Postby Q-reeus » Fri Jun 13, 2014 9:12 am

_Jim wrote:Bzzzzzt! I don't even pretend to know what you mean by 'scalar' waves and a reference to Tesla.
Please stick to the subject and the objective results presented. The discussion might just end right here.
_Jim

Getting a bit testy there. Settle down. A fact that should be obvious to you is this:
your claimed far-field pattern could only be true if so-called 'longitudinal waves' are involved. As opposed to the near universally accepted transverse waves of standard EM.
Extraordinary claims require extraordinary evidence, and until or unless you can convincingly supply that, the heat is on you my friend, not me.
You are also addressing issues in your posts I did not raise such as Q and BW; these are important in the use and implementation, but since we are unable to even 'walk' yet in regards to understanding the phenom presented, I think you are trying to 'run' too early ...

And throwing in your own far less common shorthand terms like WSPR without accompanying explanation doesn't help. Having accused me of 'not being able to walk yet', I take it you have some actual coherent theory to explain what you believe is happening? Like it's more than just empirical suck-it-and-see? Any equations to replace Maxwell's for instance?
I have also not addressed testing in real world conditions using the WSPR network and performing comparative testing against a wire dipole; transmissions were performed simultaneously to avoid fades and other HF (SW to the public) band anomalies ... the purpose at the outset of all this was to prove or disprove some of the 'wilder' antenna designs and/or theories roaming freely out there on the internet ...

From that I can tentatively take it than an electric dipole was the other antenna(s). Perhaps located far away with much and varied terrain in between. And that both functioned as dual transmitters/receivers. Which is straightaway bizarre since the wire dipole will only be capable of transmitting/receiving the 'usual' transverse Hertzian waves of standard EM. Yet your claimed bipol antenna pattern is consistent only with creation reception of 'longitudinal waves'!! You think not? Well please enlighten me with how it could logically be otherwise.

And I'm assuming here, given you claimed your pattern matches that of Fig. 4 in that Croatian article, that your antenna is therefore the 'bipol' design, and not a monopole! Clarification needed.

Also, how about explaining your take on just what the Kinstar antenna is supposed to be doing - having brought it up presumably as some kind of supporting evidence.

Exercise requirements: Rewrite the paragraph of the forum post above that begins "From that I can tentatively take it" in a shorter form, keeping its main facts.

Page-level text extractions:
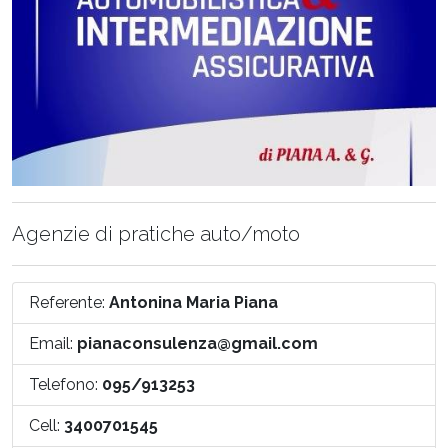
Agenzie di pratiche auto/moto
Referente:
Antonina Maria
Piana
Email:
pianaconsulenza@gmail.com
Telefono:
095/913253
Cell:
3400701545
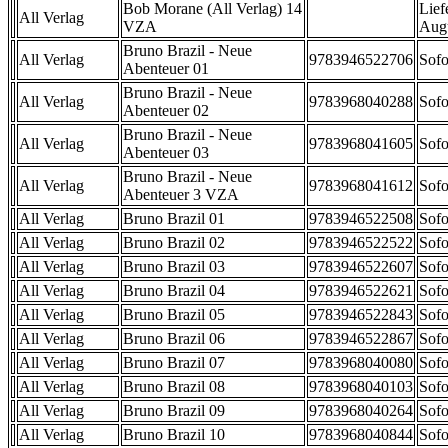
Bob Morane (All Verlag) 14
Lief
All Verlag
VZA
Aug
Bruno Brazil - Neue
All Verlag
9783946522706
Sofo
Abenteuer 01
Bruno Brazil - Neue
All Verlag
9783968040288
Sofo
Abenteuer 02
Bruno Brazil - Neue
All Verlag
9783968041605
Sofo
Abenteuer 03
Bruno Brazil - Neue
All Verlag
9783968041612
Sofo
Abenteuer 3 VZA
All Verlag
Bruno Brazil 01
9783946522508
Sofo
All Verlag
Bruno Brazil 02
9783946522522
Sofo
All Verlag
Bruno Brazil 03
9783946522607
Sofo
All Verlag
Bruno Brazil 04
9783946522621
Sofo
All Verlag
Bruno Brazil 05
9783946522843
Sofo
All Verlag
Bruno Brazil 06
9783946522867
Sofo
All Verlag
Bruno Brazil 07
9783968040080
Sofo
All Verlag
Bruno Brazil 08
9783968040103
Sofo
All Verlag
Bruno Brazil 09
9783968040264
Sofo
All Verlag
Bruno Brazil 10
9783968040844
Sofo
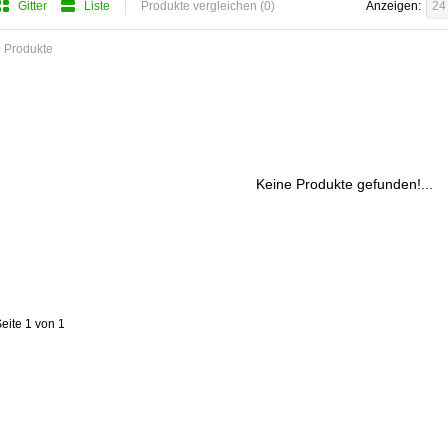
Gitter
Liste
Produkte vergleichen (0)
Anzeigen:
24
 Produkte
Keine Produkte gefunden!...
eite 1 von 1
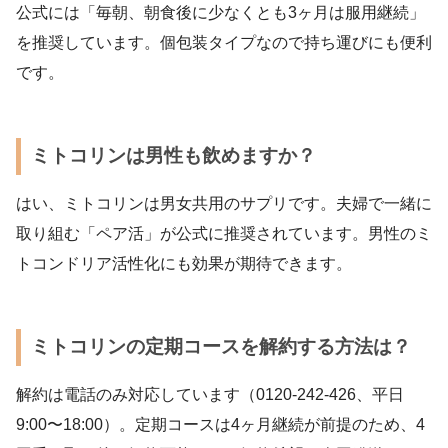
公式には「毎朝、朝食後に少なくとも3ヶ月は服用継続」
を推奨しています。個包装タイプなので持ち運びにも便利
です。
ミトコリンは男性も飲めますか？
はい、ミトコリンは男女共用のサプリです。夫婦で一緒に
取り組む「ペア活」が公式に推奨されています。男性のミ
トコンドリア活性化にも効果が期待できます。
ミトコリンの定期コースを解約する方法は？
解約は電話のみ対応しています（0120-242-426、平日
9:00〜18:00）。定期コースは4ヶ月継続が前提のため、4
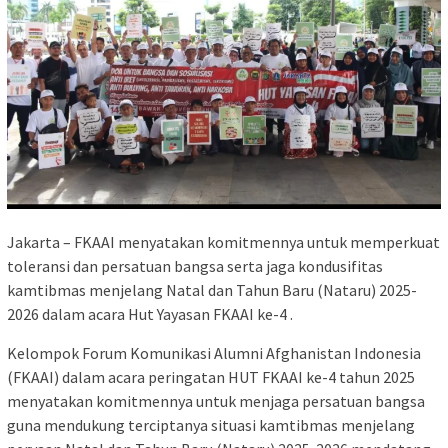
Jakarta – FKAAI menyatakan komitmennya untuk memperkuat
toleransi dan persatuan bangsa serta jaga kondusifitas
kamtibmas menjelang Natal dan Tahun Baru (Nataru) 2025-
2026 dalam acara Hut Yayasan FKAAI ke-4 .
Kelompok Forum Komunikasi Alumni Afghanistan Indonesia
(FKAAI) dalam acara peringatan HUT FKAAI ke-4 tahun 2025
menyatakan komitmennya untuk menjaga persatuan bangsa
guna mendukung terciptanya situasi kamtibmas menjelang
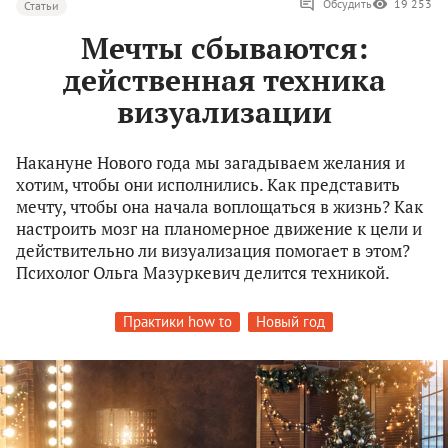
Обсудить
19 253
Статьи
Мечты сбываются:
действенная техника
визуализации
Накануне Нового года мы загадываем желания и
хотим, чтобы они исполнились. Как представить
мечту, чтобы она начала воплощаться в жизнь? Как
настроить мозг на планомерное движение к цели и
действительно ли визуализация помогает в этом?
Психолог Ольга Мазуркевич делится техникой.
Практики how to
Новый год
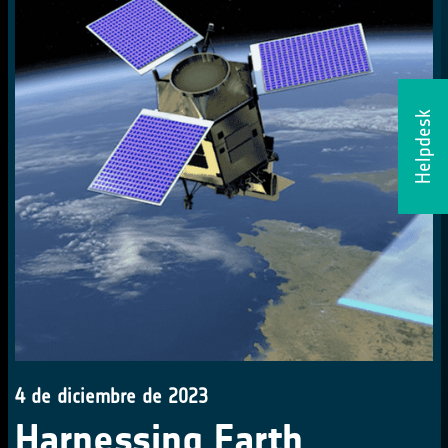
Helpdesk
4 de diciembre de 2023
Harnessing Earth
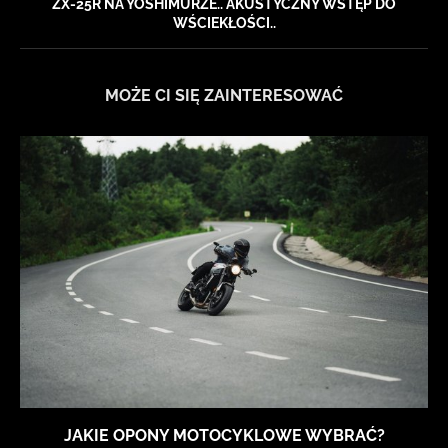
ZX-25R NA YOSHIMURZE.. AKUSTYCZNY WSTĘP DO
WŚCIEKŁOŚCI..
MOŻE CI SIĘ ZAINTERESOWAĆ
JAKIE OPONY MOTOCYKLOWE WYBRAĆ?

Solution to this task: The writer tentatively infers that the other antenna was an electric dipole, perhaps far away across varied terrain, and that both antennas served as transmitters and receivers. The writer calls this bizarre: a wire dipole can handle only the usual transverse Hertzian waves of standard EM, while the claimed bipol antenna pattern fits only the creation and reception of longitudinal waves. The writer asks to be shown how it could logically be otherwise.